### Consigne A
Restituez à l'identique l'intégralité du texte sur la stratégie d'Al-Qaïda.
..............................
La stratégie d’Al-Qaïda, son discours radical et sa méthode violente de prise du pouvoir par la seule voie des armes et l’application de la Charia non pas du fait d’une consultation populaire mais de la seule volonté de Dieu, est antagoniste de celle des Frères musulmans. Les succès de ces derniers ont conduit  beaucoup d’observateurs à estimer qu’Al-Qaïda allait perdre beaucoup d’influence sur la jeunesse pauvre des pays arabes : à ce jour, rien ne permet de conforter cette hypothèse. Même sans être forcément lié à Al-Qaïda, l’islamisme radical principalement salafiste reste en plein essor dans nombre de ces pays. Et la bannière d’Al-Qaïda (le drapeau noir frappé de la Chahâda) est toujours brandie dans la plupart des pays qui ont connu ces révolutions.

 

Yémen, Tunisie, Egypte

Au Yémen, AQPA était déjà présente avant la révolution qui a mis fin au pouvoir d’Ali Abdallah Saleh. Cependant, elle réussit à exploiter militairement l’instabilité causée par les manifestations qui paralysent Sanaa et le pouvoir central. Sur la défensive actuellement elle persiste à mener une campagne d’attentats terroristes visant les forces de sécurité comme les infrastructures pétrolières du pays.
..............................
### Consigne B
Dans les enregistrements ci-dessous, recopiez à l'identique uniquement les lignes allant de celle qui contient « de căutare. Salvează căutarea și îți » jusqu'à celle qui contient « uma mestra em Propriedade », cette dernière comprise. Omettez les images dans votre réponse.
..............................
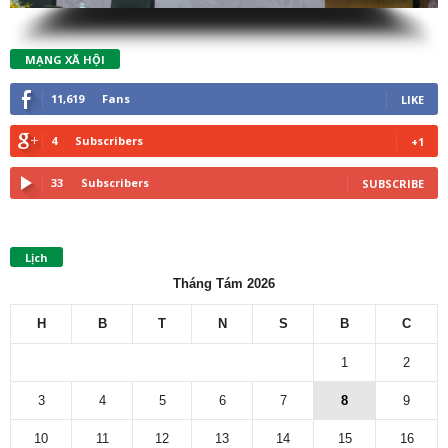
MẠNG XÃ HỘI
11,619
Fans
LIKE
4
Subscribers
+1
33
Subscribers
SUBSCRIBE
Lịch
Tháng Tám 2026
H
B
T
N
S
B
C
1
2
3
4
5
6
7
8
9
10
11
12
13
14
15
16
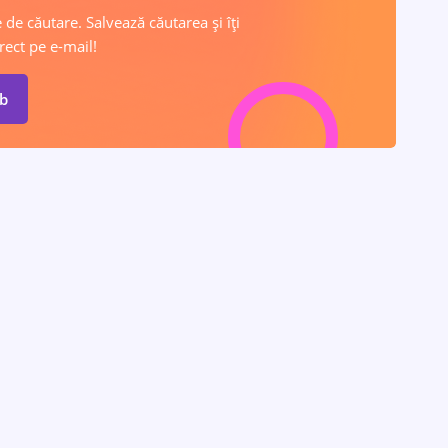
 de căutare. Salvează căutarea și îți
rect pe e-mail!
ob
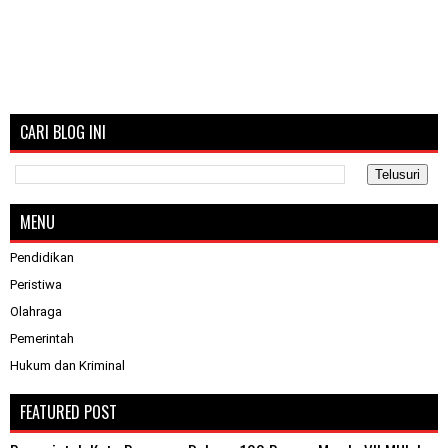
CARI BLOG INI
MENU
Pendidikan
Peristiwa
Olahraga
Pemerintah
Hukum dan Kriminal
FEATURED POST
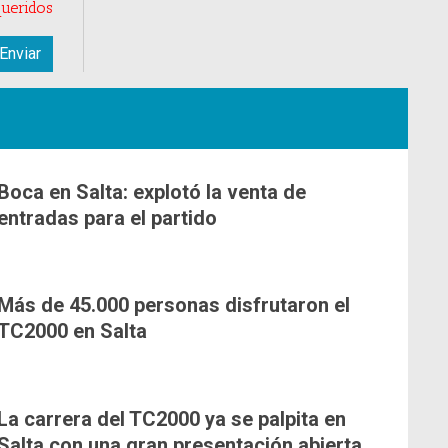
ueridos
Boca en Salta: explotó la venta de
entradas para el partido
Más de 45.000 personas disfrutaron el
TC2000 en Salta
La carrera del TC2000 ya se palpita en
Salta con una gran presentación abierta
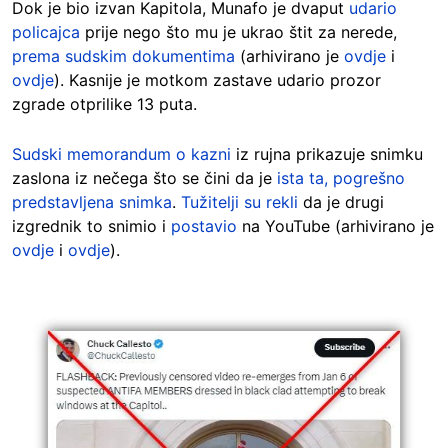
Dok je bio izvan Kapitola, Munafo je dvaput
udario
policajca
prije nego što mu je ukrao štit za nerede,
prema sudskim dokumentima
(arhivirano je
ovdje
i
ovdje
). Kasnije je motkom zastave udario prozor
zgrade otprilike 13 puta.
Sudski memorandum o kazni
iz rujna prikazuje snimku
zaslona iz nečega što se čini da je
ista ta, pogrešno
predstavljena snimka
.
Tužitelji su rekli
da je drugi
izgrednik to snimio i
postavio
na YouTube (arhivirano je
ovdje
i
ovdje
).
Image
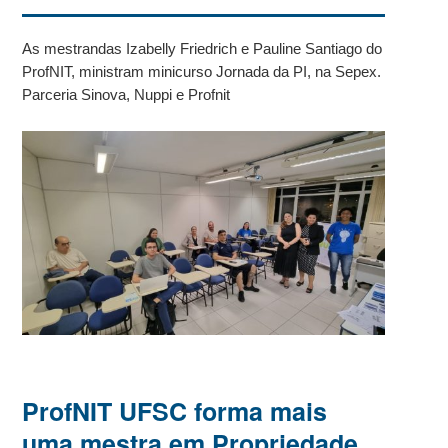
As mestrandas Izabelly Friedrich e Pauline Santiago do
ProfNIT, ministram minicurso Jornada da PI, na Sepex.
Parceria Sinova, Nuppi e Profnit
ProfNIT UFSC forma mais
uma mestra em Propriedade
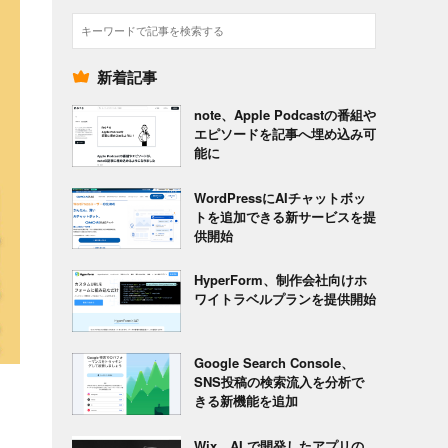
検
索
新着記事
note、Apple Podcastの番組や
エピソードを記事へ埋め込み可
能に
WordPressにAIチャットボッ
トを追加できる新サービスを提
供開始
HyperForm、制作会社向けホ
ワイトラベルプランを提供開始
Google Search Console、
SNS投稿の検索流入を分析で
きる新機能を追加
Wix、AI で開発したアプリの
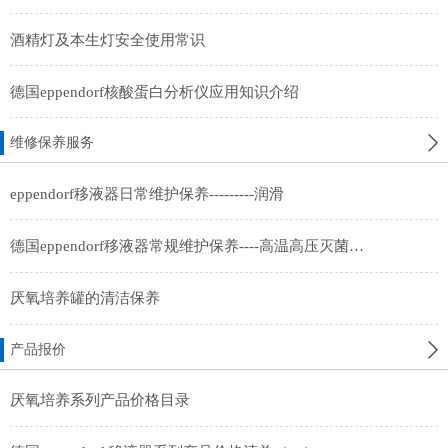
酒精灯及本生灯安全使用常识
德国eppendorf核酸蛋白分析仪应用知识介绍
维修保养服务
eppendorf移液器日常维护保养---------润滑
德国eppendorf移液器常规维护保养----高温高压灭菌及紫外线照射灭菌
厌氧培养罐的清洁保养
产品报价
厌氧培养系列产品价格目录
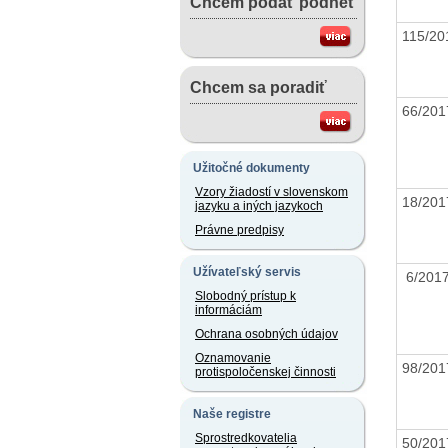
Chcem podať podnet
115/2
Chcem sa poradiť
66/20
Užitočné dokumenty
Vzory žiadostí v slovenskom
18/20
jazyku a iných jazykoch
Právne predpisy
Užívateľský servis
6/20
Slobodný prístup k
informáciám
Ochrana osobných údajov
Oznamovanie
98/20
protispoločenskej činnosti
Naše registre
Sprostredkovatelia
50/20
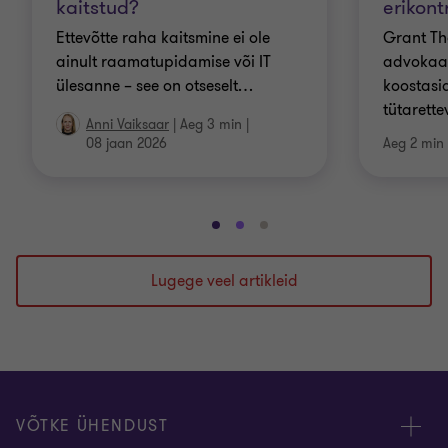
kaitstud?
erikont
Ettevõtte raha kaitsmine ei ole
Grant Tho
ainult raamatupidamise või IT
advokaa
ülesanne – see on otseselt
…
koostasi
tütarette
Anni Vaiksaar
|
Aeg 3 min
|
08 jaan 2026
Aeg 2 min
Mine
Mine
Mine
slaidile
slaidile
slaidile
1
2
3
Lugege veel artikleid
/
/
/
3
3
3
VÕTKE ÜHENDUST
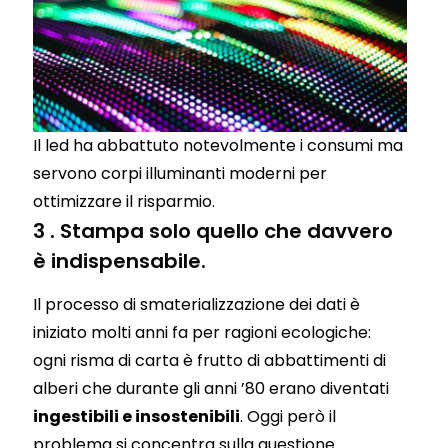
Il led ha abbattuto notevolmente i consumi ma
servono corpi illuminanti moderni per
ottimizzare il risparmio.
3 . Stampa solo quello che davvero
è indispensabile.
Il processo di smaterializzazione dei dati è
iniziato molti anni fa per ragioni ecologiche:
ogni risma di carta è frutto di abbattimenti di
alberi che durante gli anni ’80 erano diventati
ingestibili e insostenibili
. Oggi però il
problema si concentra sulla questione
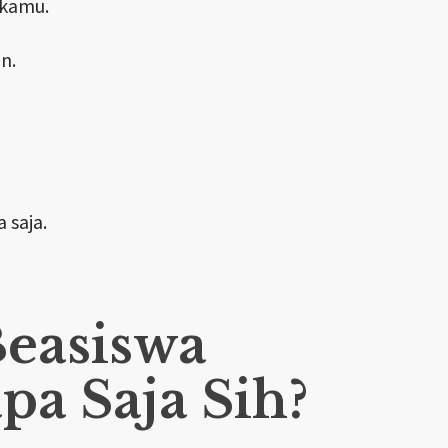
 kamu.
n.
 saja.
Beasiswa
pa Saja Sih?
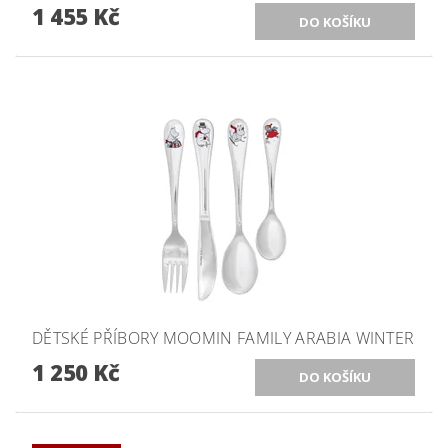
1 455 Kč
DĚTSKÉ PŘÍBORY MOOMIN FAMILY ARABIA WINTER
1 250 Kč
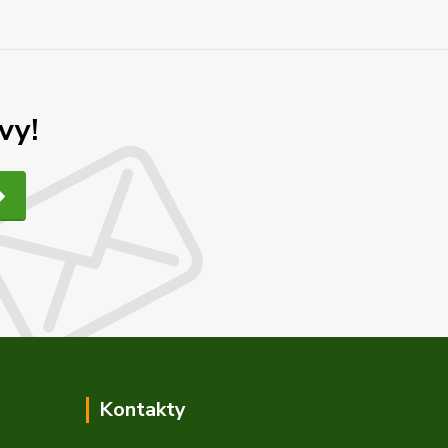
vy!
Kontakty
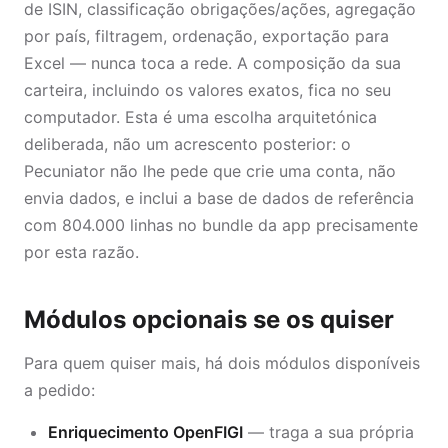
de ISIN, classificação obrigações/ações, agregação
por país, filtragem, ordenação, exportação para
Excel — nunca toca a rede. A composição da sua
carteira, incluindo os valores exatos, fica no seu
computador. Esta é uma escolha arquitetónica
deliberada, não um acrescento posterior: o
Pecuniator não lhe pede que crie uma conta, não
envia dados, e inclui a base de dados de referência
com 804.000 linhas no bundle da app precisamente
por esta razão.
Módulos opcionais se os quiser
Para quem quiser mais, há dois módulos disponíveis
a pedido:
Enriquecimento OpenFIGI
— traga a sua própria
..............................
### Zone de réponse A
La stratégie d’Al-Qaïda, son discours radical et sa méthode violente de prise du pouvoir par la seule voie des armes et l’application de la Charia non pas du fait d’une consultation populaire mais de la seule volonté de Dieu, est antagoniste de celle des Frères musulmans. Les succès de ces derniers ont conduit  beaucoup d’observateurs à estimer qu’Al-Qaïda allait perdre beaucoup d’influence sur la jeunesse pauvre des pays arabes : à ce jour, rien ne permet de conforter cette hypothèse. Même sans être forcément lié à Al-Qaïda, l’islamisme radical principalement salafiste reste en plein essor dans nombre de ces pays. Et la bannière d’Al-Qaïda (le drapeau noir frappé de la Chahâda) est toujours brandie dans la plupart des pays qui ont connu ces révolutions.

 

Yémen, Tunisie, Egypte

Au Yémen, AQPA était déjà présente avant la révolution qui a mis fin au pouvoir d’Ali Abdallah Saleh. Cependant, elle réussit à exploiter militairement l’instabilité causée par les manifestations qui paralysent Sanaa et le pouvoir central. Sur la défensive actuellement elle persiste à mener une campagne d’attentats terroristes visant les forces de sécurité comme les infrastructures pétrolières du pays.

### Zone de réponse B
 de căutare. Salvează căutarea și îți
rect pe e-mail!
ob
CARI BLOG INI
MENU
Pendidikan
Peristiwa
Olahraga
Pemerintah
Hukum dan Kriminal
FEATURED POST
ueridos
Boca en Salta: explotó la venta de
entradas para el partido
Más de 45.000 personas disfrutaron el
TC2000 en Salta
La carrera del TC2000 ya se palpita en
Salta con una gran presentación abierta
Dok je bio izvan Kapitola, Munafo je dvaput
udario
policajca
prije nego što mu je ukrao štit za nerede,
prema sudskim dokumentima
(arhivirano je
ovdje
i
ovdje
). Kasnije je motkom zastave udario prozor
zgrade otprilike 13 puta.
Sudski memorandum o kazni
iz rujna prikazuje snimku
zaslona iz nečega što se čini da je
ista ta, pogrešno
predstavljena snimka
.
Tužitelji su rekli
da je drugi
izgrednik to snimio i
postavio
na YouTube (arhivirano je
ovdje
i
ovdje
).
Image
As mestrandas Izabelly Friedrich e Pauline Santiago do
ProfNIT, ministram minicurso Jornada da PI, na Sepex.
Parceria Sinova, Nuppi e Profnit
ProfNIT UFSC forma mais
uma mestra em Propriedade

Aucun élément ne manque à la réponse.